For their "years of research which has provided the necessary information to save the prairie chicken from extinction" and for inspiring the Society and the Prairie Chicken Foundation, Hamerstrom and his wife Frances were cited for a 1970 Distinguished Service Award by the National Wildlife Federation. It was one of several similar awards in their remarkable careers as wildlife ornithologists.
Hamerstrom prefers the more precise term "extirpation" to describe the state the prairie chicken, once abundant throughout the American midlands, was approaching as encroaching civilization converted its prairie cover to tilled fields and grazing land. He avoids the numbers game in estimating the extent of its comeback, but there is evidence aplenty of a population boom among the boomers.
It is not only the Hamerstroms' extensive research into habitat and habits of the Tympanuchus cupido pinnatus, but also their demonstrated talent for enlisting the concern of an enthusiastic conglomeration of prairie chicken buffs, that has gone far toward reversing the downward spiral of the birds' numbers in Wisconsin and elsewhere. With the financial support of the Society, whose more than 1000 members include stockbrokers and matriarchs, brewery presidents and part of the Green Bay Packers forward line, the Hamerstroms have been instrumental in returning some 10,000 acres of drained swampland to the kind of cover where prairie chickens flourish.
Little in the Hamerstroms' backgrounds foreshadowed the direction their lives would take. Both suburban Bostonians, he transferred to Harvard for his English major, she left Smith after two years and modeled professionally for a time. Despite sparse grounding in science, they agreed to seek outdoor work. After a year at the Game Conservation Institute in Clinton, N. J., they followed a rumor of a wildlife research fellowship to Ames, lowa, where their car succumbed to old age and their earnestness and obvious intellect won them the fellowship that had been only at a conjectural stage.
"Our qualifications were absolute zero," Hamerstrom recalls, but the program director "sensed we would both break our necks to do a good job and would learn quickly. The terms were modest, even by Depression standards-$90 a month for the services of both.

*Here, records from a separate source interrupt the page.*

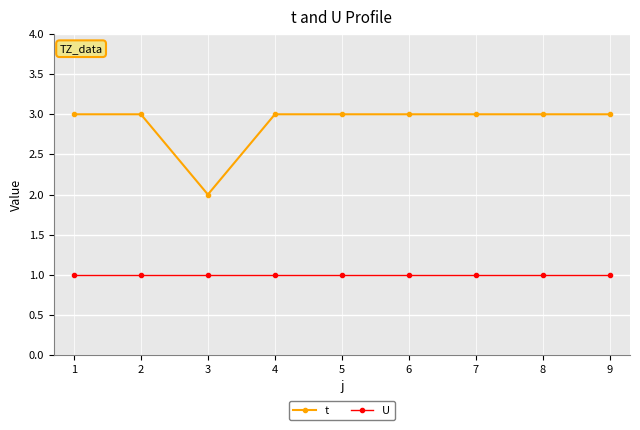

Is it true that U equals 1 at 5?

True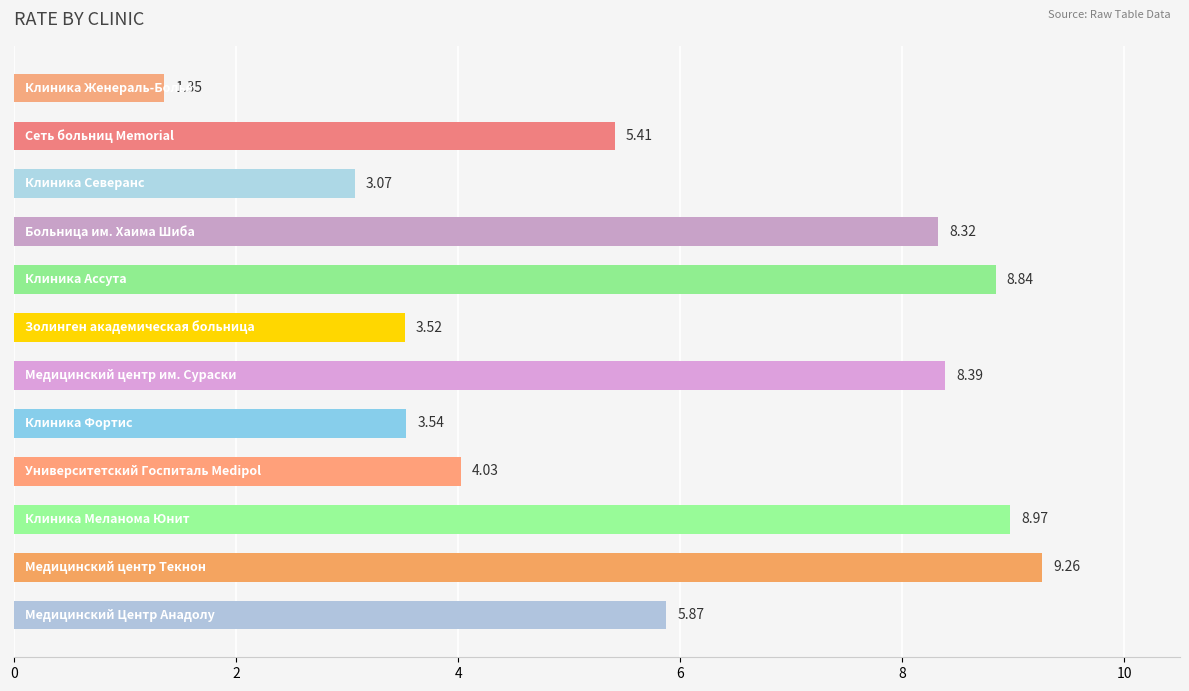

What is the difference between the second highest and minimum values?

7.6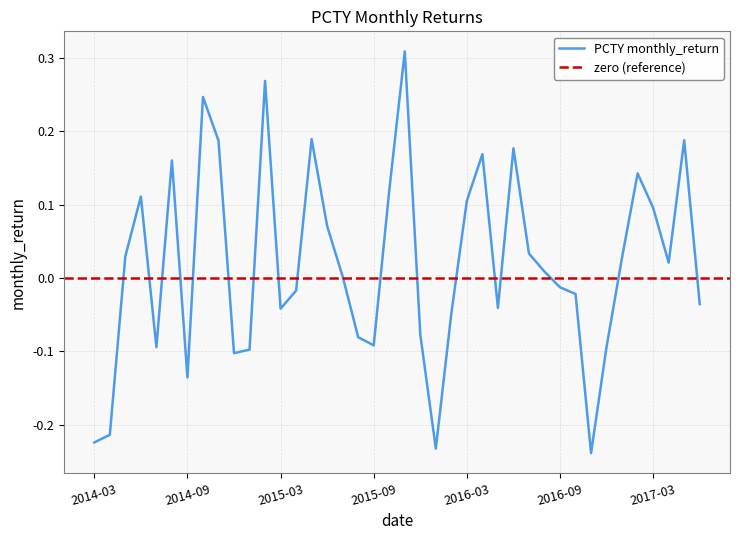

Read the value at 2016-11.

-0.2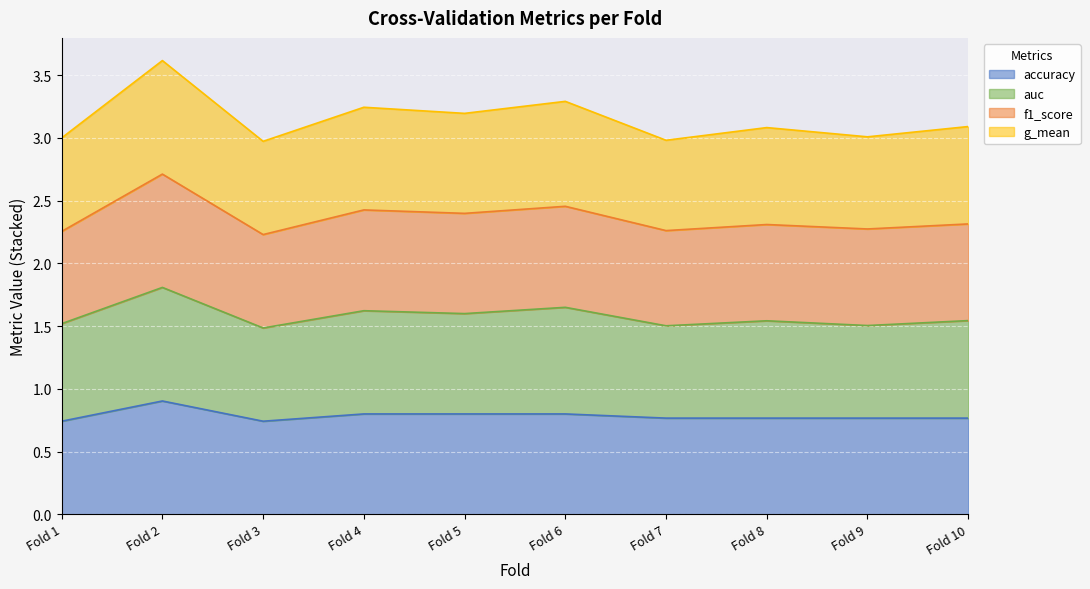

True or false: accuracy and f1_score cross at least once.

False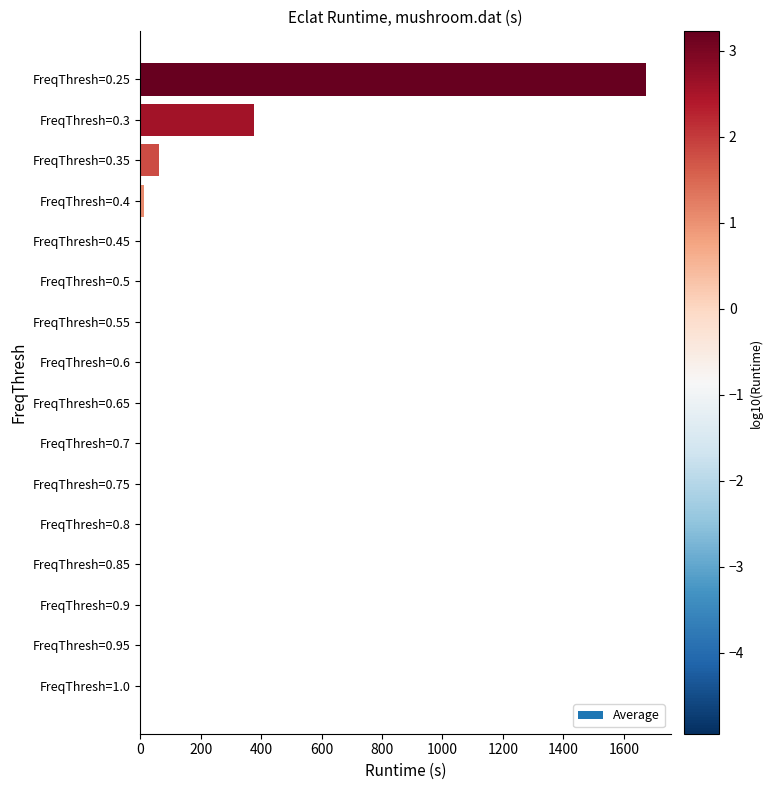

Is it true that the value at FreqThresh=0.25 is 2965.5?

False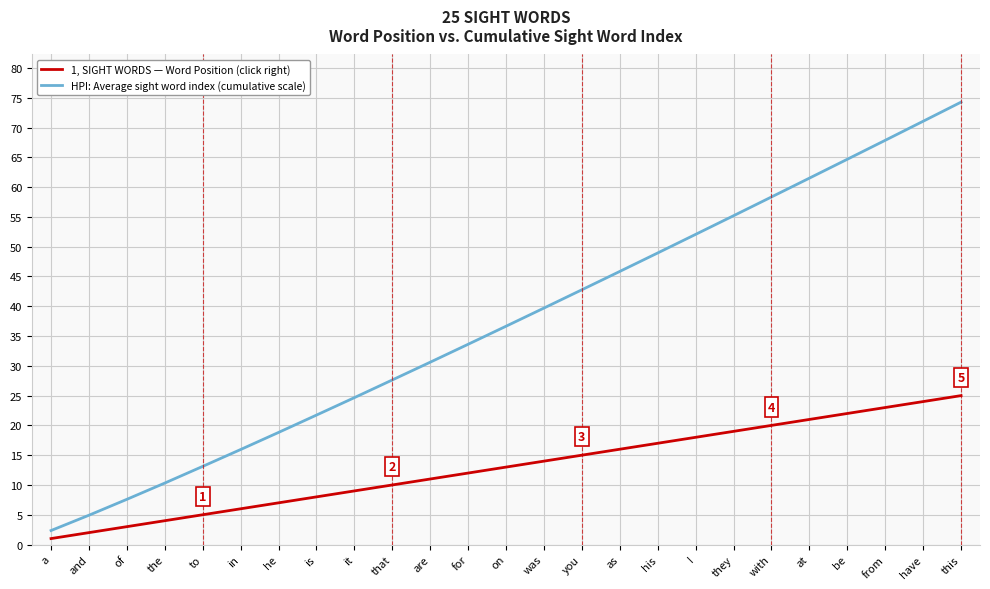

Which series has the largest range (max minus min)?

HPI: Average sight word index (cumulative scale)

From his brilliant fieldwork at the University of lowa, from doctoral studies at Wisconsin, from nine years at the University of Michigan, and from his leadership of Wisconsin's Prairie Grouse Management Research Unit has come international recognition. His bibliography is extensive, his membership on editorial boards and in learned societies here and abroad testimony to the acclaim of his peers.
Headquarters for this impressive scientific output is a rangy weather-beaten old farmhouse near the management area, which the family has shared for 22 years with a steady succession of resident wildlife. An owl occupies the porch, Mrs. Hamerstrom's eagles—she is a first-rate authority on the species—inhabit a shed in the yard. Unencumbered by central heat until last year but warm with irrepressible good humor and lively tales of the foibles and zeal of amateur observers who have helped—and occasionally hindered- their research, the house has accommodated as many as 450 house guests within six spring weeks. Arriving by plane, bus, car, and thumb, they are briefed in the evening, housed in an unfinished third-floor ballroom, roused at 3 a.m. to crouch patiently in chilly blinds by the booming grounds, where they observe the prairie chicken's mating ritual and note the numbers and locations of the birds.
Immersed for 40 years in the study of creatures in the wild, the Hamerstroms are gratified by the concern of latterday ecologists, but somewhat skeptical of an over-reaction which can restrict serious research. They are cheered by the enthusiasm their work engenders and find their amateur fieldworkers extremely helpful for the most part. Though there may be an element of conservationist chic among the TCP Society, its members have learned that involvement, though demanding, is also rewarding—and can be exuberant good fun.
"Good works don't have to be done in a sepulchral atmosphere," Hamerstrom is wont to say. He and his wife and their following of prairie chicken buffs are living proof of the dictum.